To determine the specificity of amplification, analysis of the product melting curve was performed after the last cycle of each amplification.
Data was captured using Stratagene MxPro Mx3005P QPCR software. Table 1 Primers employed for Real-Time PCR Target gene Sequence (5′ to 3′) Reference or GenBank accession no. E. coli 16S rDNA F GCAGGCCTAACACATGCAAGTC [30] R TGCTGCCTCCCGTAGGAGT traD F ACGCCTCCTGTTCTGTTTCA [DQ401103.1] R ATCAGCCCGGTCAGATTGT virB11 F GGATCAACTCAGCCACAAAAA [DQ401103.1] EPZ004777 mw R CACCGTTCCGCTGTTCTATT virD4 F GTTGTCCAGGGTAGCAGCAG [DQ401103.1] R TGGACAACCAGGAACAAGC dfr16 F GACCTCATCCTCCGATGG [AJ517790.2] R TGGTCGGAGATATGGGTATAGAA C3 F CGGACGCTGACATCTACCAA [25] R TCCAGGTCTGCTCTCCCAAG IL-1β F ATCAAACCCCAATCCACAGAGT [25] R GGCACTGAAGACACCACGTT IL-8 F TGTTTTCCTGGCATTTCTGACC [24] R TTTACAGTGTGGGCTTGGAGGG TNF α F ACCAGGCCTTTTCTTCAGGT [10] R TGCCCAGTCTGTCTCCTTCT ef1α F TGCCTTCGTCCCAATTTCAG [24] R TACCCTCCTTGCGCTCAATC Amplification efficiencies were measured with the formula of E = 10(-1/slope)
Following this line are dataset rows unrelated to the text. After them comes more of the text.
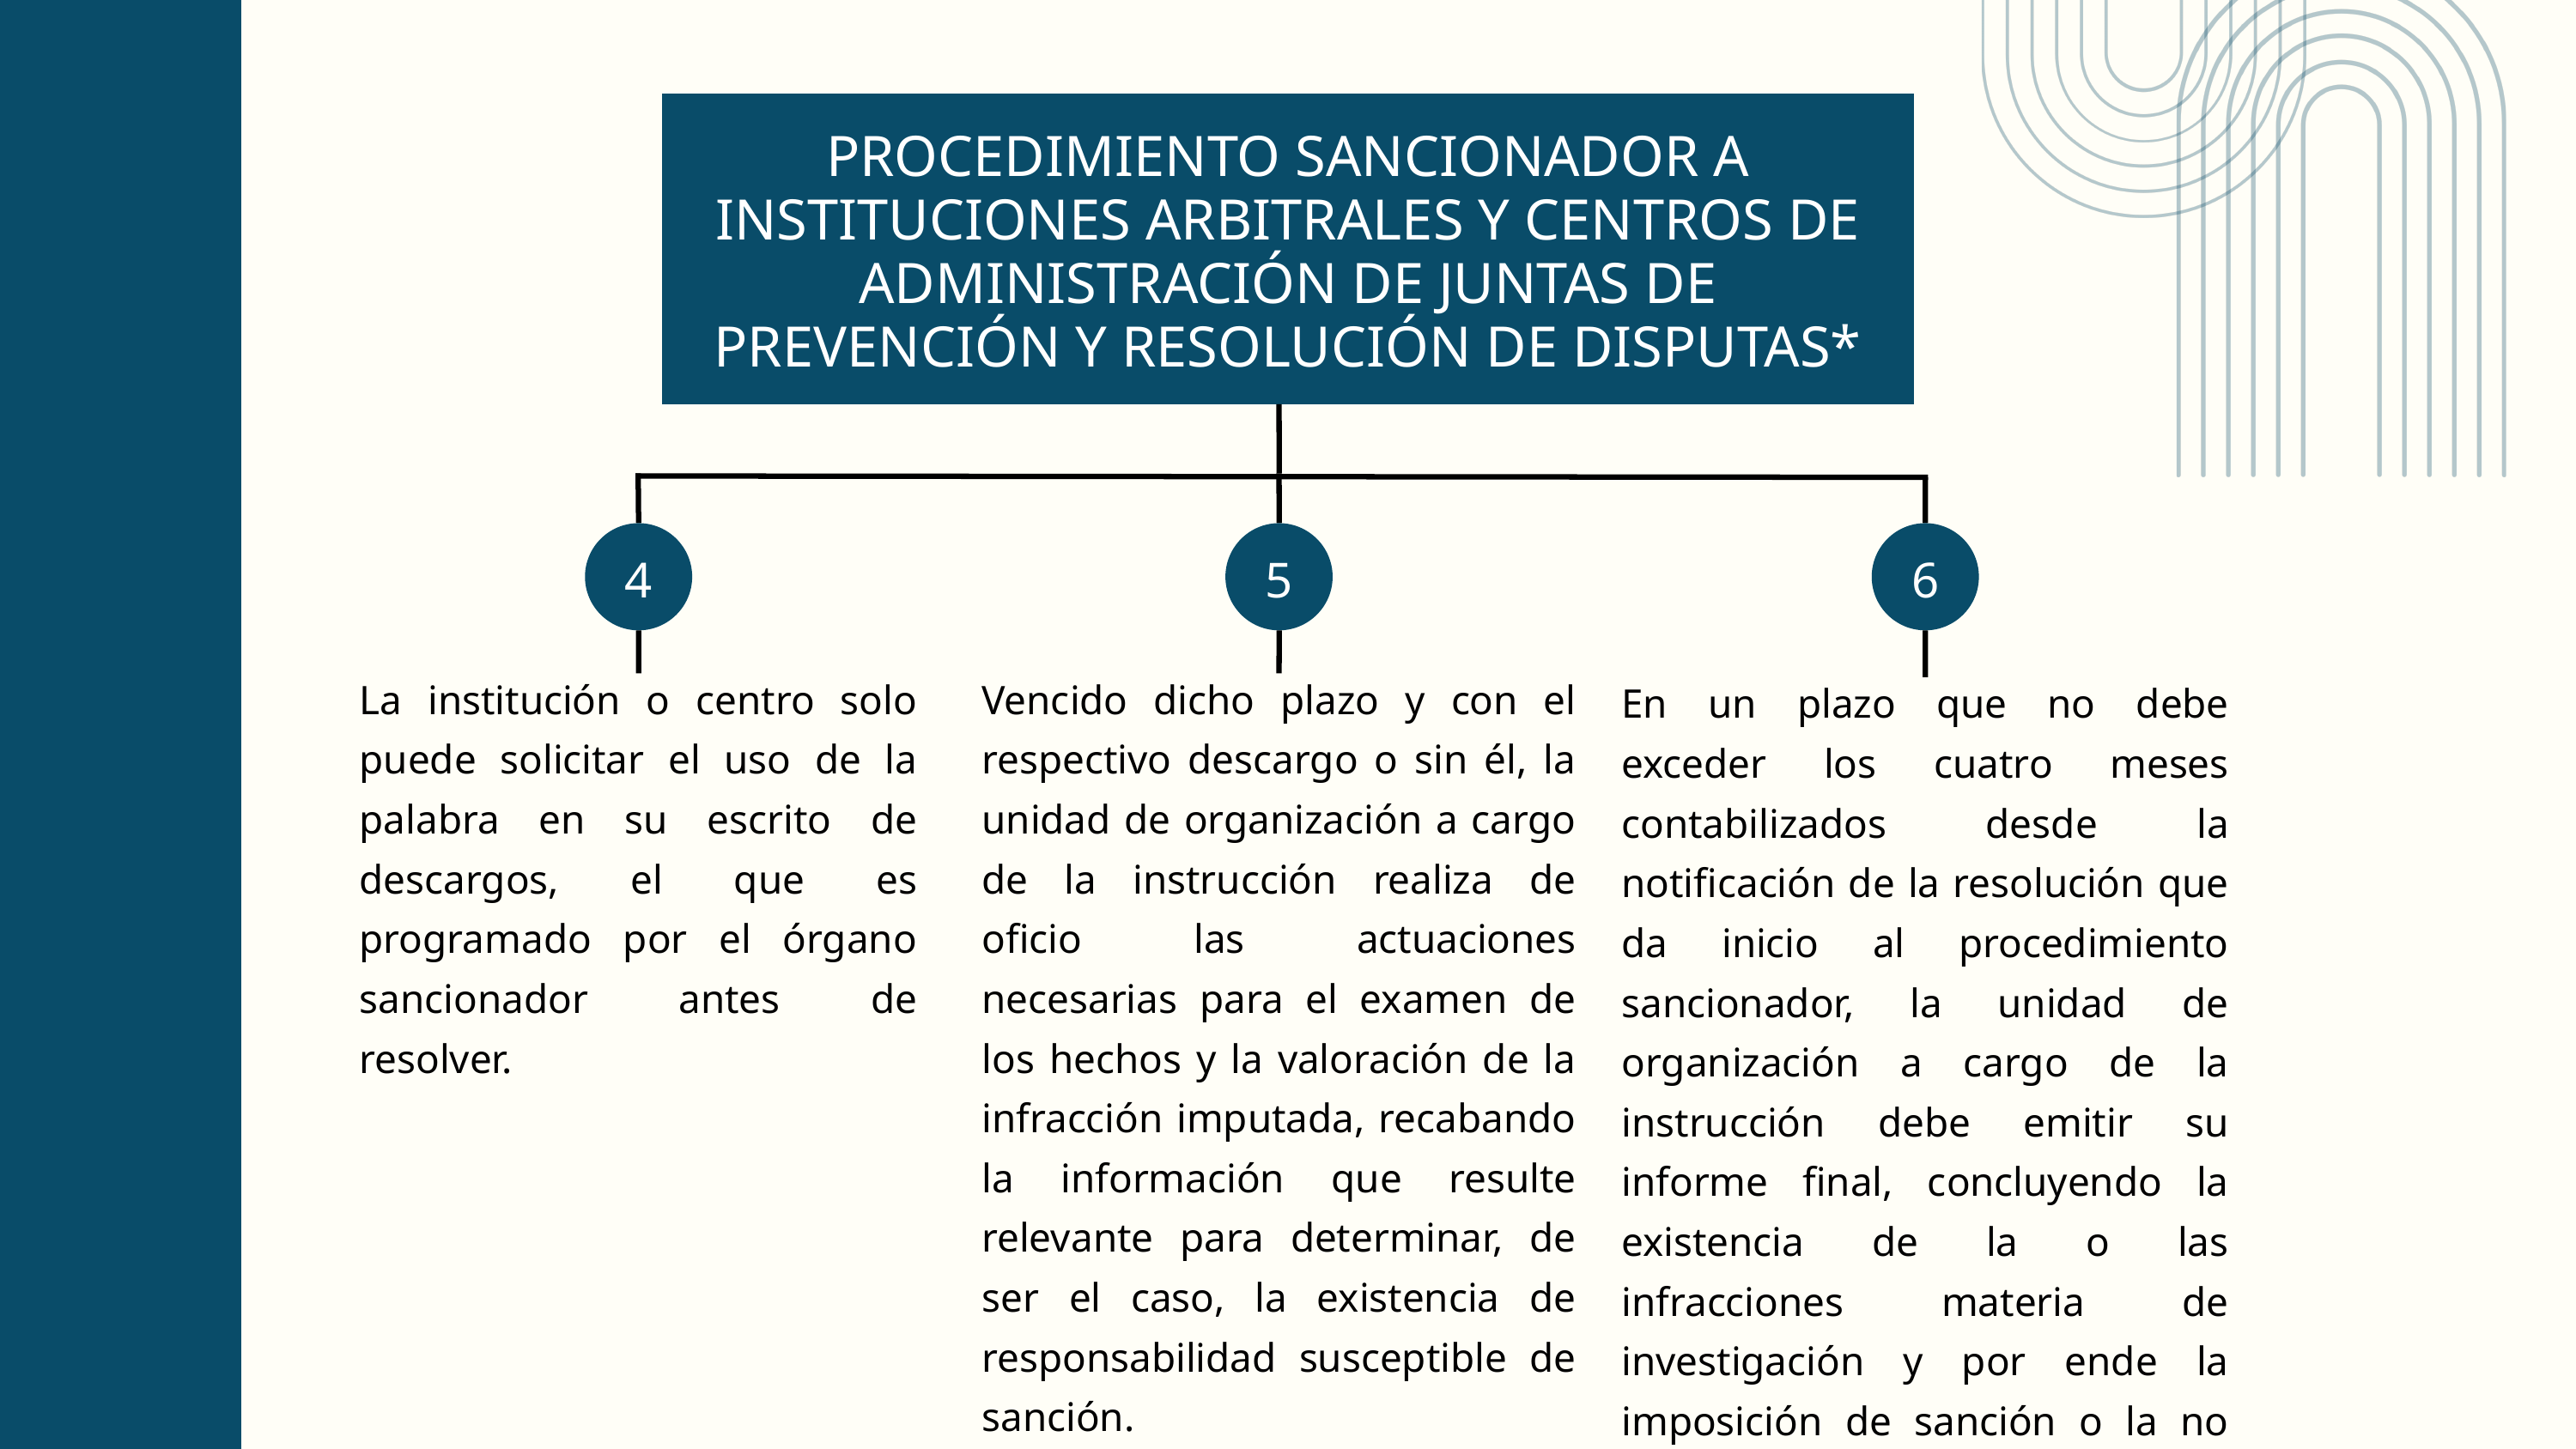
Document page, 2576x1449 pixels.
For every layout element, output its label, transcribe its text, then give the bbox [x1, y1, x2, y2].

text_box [584, 523, 693, 631]
text_box [2176, 0, 2506, 477]
text_box La institución o centro solo puede solicitar el uso de la palabra en su escrito de descargos, el que es programado por el órgano sancionador antes de resolver. [359, 662, 918, 1082]
text_box [1981, 0, 2306, 218]
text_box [1871, 523, 1979, 631]
text_box Vencido dicho plazo y con el respectivo descargo o sin él, la unidad de organización a cargo de la instrucción realiza de oficio las actuaciones necesarias para el examen de los hechos y la valoración de la infracción imputada, recabando la información que resulte relevante para determinar, de ser el caso, la existencia de responsabilidad susceptible de sanción. [981, 662, 1577, 1440]
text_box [0, 0, 242, 1449]
text_box En un plazo que no debe exceder los cuatro meses contabilizados desde la notificación de la resolución que da inicio al procedimiento sancionador, la unidad de organización a cargo de la instrucción debe emitir su informe final, concluyendo la existencia de la o las infracciones materia de investigación y por ende la imposición de sanción o la no existencia de infracción (...). [1621, 666, 2229, 1449]
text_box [1224, 523, 1334, 631]
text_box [662, 93, 1914, 405]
by two-fold dilutions of cDNA as described by Bogerd et al. [31]. Expression of the plasmid target genes was normalized to dfr16, estimated to be the most stable endogenous reference gene on the plasmid for our in vivo experiment. The function describing the relationship between C t (threshold cycle) and x (log copy number) for dfr16 ALK inhibitor was: C t = -3.45x + 13.98; R 2 = 0.99. The comparative CT method [2ΔCT method] was used to determine the expression level of analyzed genes [30]. The resultant fold units were calculated by dividing the normalized expression values with the placebo treated controls. Expression of the zebrafish inflammatory and immune response related target genes was normalized against expression of the housekeeping gene elongation MycoClean Mycoplasma Removal Kit factor 1 alpha (ef1α) [24] in challenged fish relative
to sterile physiological saline solution intubated and placebo treated controls. For absolute quantification of the total bacterial population of the gut, standard curves of 16S rDNA copy number were constructed using a PCR product of the 16S rRNA gene of Escherichia coli. The Cyclosporin A functions describing the relationship between C t (threshold cycle) and x (log copy number) for total bacteria was: C t = -3.19x + 53.66; R 2 = 0.99, as used by Castillo et al. [32]. To better address the activity of the innate immune response in zebrafish during the A. hydrophila infection, the transcription levels of the immune mediators: TNF α, IL-1β and IL-8 (pro-inflammatory cytokines) and C3 (complement system, acute phase protein) were evaluated. Fold changes in mRNA levels post-challenge and treatment were calculated in relation to the average mRNA levels of placebo treated fish. Statistical analysis The effect of treatment on selected gene expression level was analyzed with Student’s t-test as described by [33].